🤖 AI Summary
This work addresses the challenge of visual hallucinations in multimodal large language models (MLLMs), which often arise from overreliance on linguistic priors during generation. Existing decoding strategies that indiscriminately suppress such priors risk disrupting the semantic manifold structure. To tackle this, the authors propose MGAP, a geometrically aware, training-free decoding method that reveals the dual nature of linguistic priors and formally defines the “manifold deviation” problem. MGAP constructs a linguistic prior subspace via singular value decomposition and applies consistency-aware adaptive projection and gating to multimodal hidden states during decoding, selectively attenuating harmful prior components while preserving orthogonal semantic information.
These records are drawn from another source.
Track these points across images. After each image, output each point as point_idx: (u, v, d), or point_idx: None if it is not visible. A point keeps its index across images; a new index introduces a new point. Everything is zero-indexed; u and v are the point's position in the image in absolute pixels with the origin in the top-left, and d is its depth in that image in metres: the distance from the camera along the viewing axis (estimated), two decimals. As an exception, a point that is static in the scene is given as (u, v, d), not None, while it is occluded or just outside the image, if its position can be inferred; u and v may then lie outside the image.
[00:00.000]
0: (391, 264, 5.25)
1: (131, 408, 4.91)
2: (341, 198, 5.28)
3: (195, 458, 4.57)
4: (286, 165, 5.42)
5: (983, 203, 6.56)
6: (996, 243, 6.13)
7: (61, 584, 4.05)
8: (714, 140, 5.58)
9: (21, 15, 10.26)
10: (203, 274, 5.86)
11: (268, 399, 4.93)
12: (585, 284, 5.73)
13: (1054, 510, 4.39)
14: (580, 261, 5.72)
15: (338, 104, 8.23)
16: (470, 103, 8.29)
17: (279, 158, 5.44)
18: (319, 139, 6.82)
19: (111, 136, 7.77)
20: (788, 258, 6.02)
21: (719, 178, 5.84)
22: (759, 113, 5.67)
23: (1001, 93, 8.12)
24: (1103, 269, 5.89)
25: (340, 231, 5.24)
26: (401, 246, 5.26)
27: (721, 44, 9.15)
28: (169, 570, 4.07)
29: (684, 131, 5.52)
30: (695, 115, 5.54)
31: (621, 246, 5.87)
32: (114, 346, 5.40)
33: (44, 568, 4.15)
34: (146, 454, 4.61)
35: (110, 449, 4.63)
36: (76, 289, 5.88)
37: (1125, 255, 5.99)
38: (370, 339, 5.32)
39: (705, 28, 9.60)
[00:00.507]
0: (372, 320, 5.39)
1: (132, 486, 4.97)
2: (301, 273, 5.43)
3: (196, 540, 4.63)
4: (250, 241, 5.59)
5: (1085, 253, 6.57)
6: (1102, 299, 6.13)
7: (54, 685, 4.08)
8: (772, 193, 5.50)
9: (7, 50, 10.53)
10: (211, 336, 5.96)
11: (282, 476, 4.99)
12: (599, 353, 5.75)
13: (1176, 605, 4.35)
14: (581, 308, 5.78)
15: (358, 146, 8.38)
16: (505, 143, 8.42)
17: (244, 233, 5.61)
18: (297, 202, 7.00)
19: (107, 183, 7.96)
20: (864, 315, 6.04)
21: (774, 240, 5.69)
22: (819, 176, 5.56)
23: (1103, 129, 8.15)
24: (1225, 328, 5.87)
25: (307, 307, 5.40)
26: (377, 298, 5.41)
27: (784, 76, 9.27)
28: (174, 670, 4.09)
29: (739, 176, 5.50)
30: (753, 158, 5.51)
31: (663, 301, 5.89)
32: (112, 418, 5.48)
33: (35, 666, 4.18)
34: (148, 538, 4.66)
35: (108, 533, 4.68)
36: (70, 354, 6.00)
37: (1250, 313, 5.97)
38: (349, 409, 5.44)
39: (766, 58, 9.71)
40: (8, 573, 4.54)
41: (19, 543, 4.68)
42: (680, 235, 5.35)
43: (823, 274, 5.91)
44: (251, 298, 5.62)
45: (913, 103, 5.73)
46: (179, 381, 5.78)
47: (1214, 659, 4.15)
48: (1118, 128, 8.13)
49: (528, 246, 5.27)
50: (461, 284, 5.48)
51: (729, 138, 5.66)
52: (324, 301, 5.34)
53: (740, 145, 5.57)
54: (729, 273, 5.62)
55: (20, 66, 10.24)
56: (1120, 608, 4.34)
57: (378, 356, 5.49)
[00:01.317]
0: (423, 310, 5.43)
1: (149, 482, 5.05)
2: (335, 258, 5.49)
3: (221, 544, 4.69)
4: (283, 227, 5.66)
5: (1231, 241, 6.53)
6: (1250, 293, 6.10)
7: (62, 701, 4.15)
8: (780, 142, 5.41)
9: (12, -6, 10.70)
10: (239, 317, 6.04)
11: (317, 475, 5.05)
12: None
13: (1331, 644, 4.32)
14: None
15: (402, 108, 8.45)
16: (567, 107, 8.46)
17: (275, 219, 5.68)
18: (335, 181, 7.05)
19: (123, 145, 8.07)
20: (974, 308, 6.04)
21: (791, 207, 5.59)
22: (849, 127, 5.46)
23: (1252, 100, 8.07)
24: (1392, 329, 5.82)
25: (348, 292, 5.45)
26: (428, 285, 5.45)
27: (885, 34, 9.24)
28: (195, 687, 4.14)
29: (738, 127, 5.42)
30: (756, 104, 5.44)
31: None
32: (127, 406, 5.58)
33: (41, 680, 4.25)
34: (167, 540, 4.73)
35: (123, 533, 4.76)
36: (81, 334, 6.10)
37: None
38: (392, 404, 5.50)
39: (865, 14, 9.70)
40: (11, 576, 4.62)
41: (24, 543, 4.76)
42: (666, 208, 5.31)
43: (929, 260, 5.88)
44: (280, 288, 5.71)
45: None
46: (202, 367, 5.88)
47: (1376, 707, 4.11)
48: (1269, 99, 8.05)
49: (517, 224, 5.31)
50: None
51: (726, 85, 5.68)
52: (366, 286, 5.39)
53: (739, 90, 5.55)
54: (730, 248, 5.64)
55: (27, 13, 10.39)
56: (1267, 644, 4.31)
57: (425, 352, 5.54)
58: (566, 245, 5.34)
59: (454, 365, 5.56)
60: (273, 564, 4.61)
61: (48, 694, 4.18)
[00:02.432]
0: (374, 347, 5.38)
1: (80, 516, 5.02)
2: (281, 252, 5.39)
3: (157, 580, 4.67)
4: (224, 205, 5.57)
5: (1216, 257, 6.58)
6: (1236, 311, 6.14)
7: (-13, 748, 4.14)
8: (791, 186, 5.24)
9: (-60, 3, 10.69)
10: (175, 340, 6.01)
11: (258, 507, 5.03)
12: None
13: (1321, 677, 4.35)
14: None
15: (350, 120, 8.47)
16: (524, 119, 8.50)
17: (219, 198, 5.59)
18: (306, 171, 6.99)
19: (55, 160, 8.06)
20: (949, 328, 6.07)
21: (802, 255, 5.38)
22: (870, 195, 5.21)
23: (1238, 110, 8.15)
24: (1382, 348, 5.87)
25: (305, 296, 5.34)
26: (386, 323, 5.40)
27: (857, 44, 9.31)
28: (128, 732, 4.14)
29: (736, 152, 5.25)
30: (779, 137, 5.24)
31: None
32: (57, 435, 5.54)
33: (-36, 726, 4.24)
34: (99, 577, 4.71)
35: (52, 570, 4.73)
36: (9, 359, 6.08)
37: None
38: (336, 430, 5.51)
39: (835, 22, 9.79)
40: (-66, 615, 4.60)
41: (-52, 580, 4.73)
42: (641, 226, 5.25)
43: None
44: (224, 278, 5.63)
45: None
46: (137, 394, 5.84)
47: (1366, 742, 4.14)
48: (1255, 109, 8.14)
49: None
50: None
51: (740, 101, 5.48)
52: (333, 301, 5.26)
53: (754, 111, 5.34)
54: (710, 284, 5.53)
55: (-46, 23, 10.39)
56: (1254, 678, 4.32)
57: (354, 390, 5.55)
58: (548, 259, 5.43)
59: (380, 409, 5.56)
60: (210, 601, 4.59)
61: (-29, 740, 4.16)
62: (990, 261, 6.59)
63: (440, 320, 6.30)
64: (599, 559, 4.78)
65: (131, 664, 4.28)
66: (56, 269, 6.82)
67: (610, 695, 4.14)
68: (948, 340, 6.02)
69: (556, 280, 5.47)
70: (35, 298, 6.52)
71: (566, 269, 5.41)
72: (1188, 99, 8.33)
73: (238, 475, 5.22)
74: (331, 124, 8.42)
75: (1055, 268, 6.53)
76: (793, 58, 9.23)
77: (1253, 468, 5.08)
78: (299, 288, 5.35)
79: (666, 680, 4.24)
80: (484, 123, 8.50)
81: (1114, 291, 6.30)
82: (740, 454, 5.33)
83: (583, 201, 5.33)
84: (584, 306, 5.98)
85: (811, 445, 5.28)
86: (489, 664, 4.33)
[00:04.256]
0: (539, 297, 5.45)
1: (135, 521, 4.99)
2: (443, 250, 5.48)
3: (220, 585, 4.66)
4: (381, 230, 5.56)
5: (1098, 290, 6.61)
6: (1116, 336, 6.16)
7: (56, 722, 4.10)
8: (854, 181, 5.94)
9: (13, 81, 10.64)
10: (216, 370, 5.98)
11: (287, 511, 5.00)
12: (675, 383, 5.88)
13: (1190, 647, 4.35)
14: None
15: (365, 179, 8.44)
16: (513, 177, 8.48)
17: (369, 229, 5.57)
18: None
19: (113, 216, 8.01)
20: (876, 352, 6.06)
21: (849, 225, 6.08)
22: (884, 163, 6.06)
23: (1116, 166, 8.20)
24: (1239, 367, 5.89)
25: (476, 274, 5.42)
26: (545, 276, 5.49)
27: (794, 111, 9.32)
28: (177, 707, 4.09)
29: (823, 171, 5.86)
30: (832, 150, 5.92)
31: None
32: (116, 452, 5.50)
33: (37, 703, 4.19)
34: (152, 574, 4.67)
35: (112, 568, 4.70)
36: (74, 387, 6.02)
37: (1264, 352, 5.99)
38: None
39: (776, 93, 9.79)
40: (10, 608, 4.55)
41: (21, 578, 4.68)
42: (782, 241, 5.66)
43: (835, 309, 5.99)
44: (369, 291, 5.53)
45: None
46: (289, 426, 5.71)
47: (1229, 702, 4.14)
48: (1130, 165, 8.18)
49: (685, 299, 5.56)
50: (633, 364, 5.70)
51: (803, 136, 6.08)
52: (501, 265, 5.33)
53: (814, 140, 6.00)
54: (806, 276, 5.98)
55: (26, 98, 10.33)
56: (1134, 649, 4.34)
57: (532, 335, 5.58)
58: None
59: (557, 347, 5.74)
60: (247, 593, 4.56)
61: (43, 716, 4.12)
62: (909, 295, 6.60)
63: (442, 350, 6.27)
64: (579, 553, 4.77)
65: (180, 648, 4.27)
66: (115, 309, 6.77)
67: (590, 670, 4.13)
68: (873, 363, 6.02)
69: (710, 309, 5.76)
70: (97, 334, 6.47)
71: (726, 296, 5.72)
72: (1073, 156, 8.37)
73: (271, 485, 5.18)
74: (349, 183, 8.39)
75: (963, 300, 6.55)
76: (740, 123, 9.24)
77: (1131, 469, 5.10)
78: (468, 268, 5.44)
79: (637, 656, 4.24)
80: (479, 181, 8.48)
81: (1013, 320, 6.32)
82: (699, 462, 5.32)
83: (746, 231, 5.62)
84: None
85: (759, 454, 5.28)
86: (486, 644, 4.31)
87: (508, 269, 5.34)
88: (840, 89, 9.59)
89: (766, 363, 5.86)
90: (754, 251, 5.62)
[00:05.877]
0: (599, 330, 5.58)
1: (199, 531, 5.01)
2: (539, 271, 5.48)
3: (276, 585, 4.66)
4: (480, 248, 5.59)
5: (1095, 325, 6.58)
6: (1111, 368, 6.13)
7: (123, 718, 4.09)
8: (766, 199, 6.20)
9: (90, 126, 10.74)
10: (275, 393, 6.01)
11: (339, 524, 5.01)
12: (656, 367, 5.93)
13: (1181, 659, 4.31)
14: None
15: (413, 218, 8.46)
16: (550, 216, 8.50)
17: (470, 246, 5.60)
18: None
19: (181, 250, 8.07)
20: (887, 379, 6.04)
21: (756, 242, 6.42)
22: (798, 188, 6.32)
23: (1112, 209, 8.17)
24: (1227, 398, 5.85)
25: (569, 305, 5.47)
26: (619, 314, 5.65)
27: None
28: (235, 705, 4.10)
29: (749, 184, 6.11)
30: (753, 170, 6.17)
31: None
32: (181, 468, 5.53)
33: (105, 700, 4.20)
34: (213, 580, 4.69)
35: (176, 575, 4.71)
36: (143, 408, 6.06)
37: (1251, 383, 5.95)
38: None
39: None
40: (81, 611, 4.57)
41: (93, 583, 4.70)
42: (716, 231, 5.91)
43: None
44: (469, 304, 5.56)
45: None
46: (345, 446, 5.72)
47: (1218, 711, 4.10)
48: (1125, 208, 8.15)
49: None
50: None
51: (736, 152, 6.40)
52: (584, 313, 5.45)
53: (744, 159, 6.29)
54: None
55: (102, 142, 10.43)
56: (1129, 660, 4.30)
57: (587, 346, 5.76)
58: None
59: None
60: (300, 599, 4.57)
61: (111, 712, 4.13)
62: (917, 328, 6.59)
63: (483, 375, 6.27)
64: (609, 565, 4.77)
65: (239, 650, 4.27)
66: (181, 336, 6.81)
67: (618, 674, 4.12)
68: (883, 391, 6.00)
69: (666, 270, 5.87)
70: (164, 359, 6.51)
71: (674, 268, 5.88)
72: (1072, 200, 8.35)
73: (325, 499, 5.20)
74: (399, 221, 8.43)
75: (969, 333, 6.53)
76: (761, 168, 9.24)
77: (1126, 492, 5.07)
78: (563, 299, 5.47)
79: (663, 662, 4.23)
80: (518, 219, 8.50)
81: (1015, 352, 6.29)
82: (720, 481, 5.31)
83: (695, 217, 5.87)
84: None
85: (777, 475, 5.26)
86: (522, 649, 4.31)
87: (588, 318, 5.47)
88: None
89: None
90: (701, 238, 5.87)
Experiments demonstrate that MGAP significantly outperforms current approaches on the POPE and CHAIR benchmarks, achieving stronger hallucination suppression without compromising textual coherence.
📝 Abstract
MLLMs frequently hallucinate objects inconsistent with visual inputs. This issue is typically attributed to the over-reliance on language priors, which can override the visual context. Recent training-free decoding strategies address this by penalizing language priors. However, these methods overlook the dual nature of language priors, where they can be both helpful and harmful depending on the alignment with visual evidence. In particular, blindly suppressing language priors often disrupts the model's semantic manifold, leading to performance degradation, a phenomenon we term Manifold Departure. To address this, we propose Manifold-Guided Adaptive Projection (MGAP), a geometry-aware, training-free decoding method that mitigates hallucinations while preserving representation structure. MGAP first constructs a language-prior subspace from blind hidden states via SVD. During decoding, MGAP projects each multimodal hidden state onto this subspace and applies a consistency-aware gate to adaptively attenuate only the projected prior component, yielding a subspace-selective update that largely preserves the orthogonal semantic components. Extensive experiments on POPE and CHAIR show that MGAP outperforms prior decoding baselines, achieving stronger hallucination suppression without sacrificing coherence.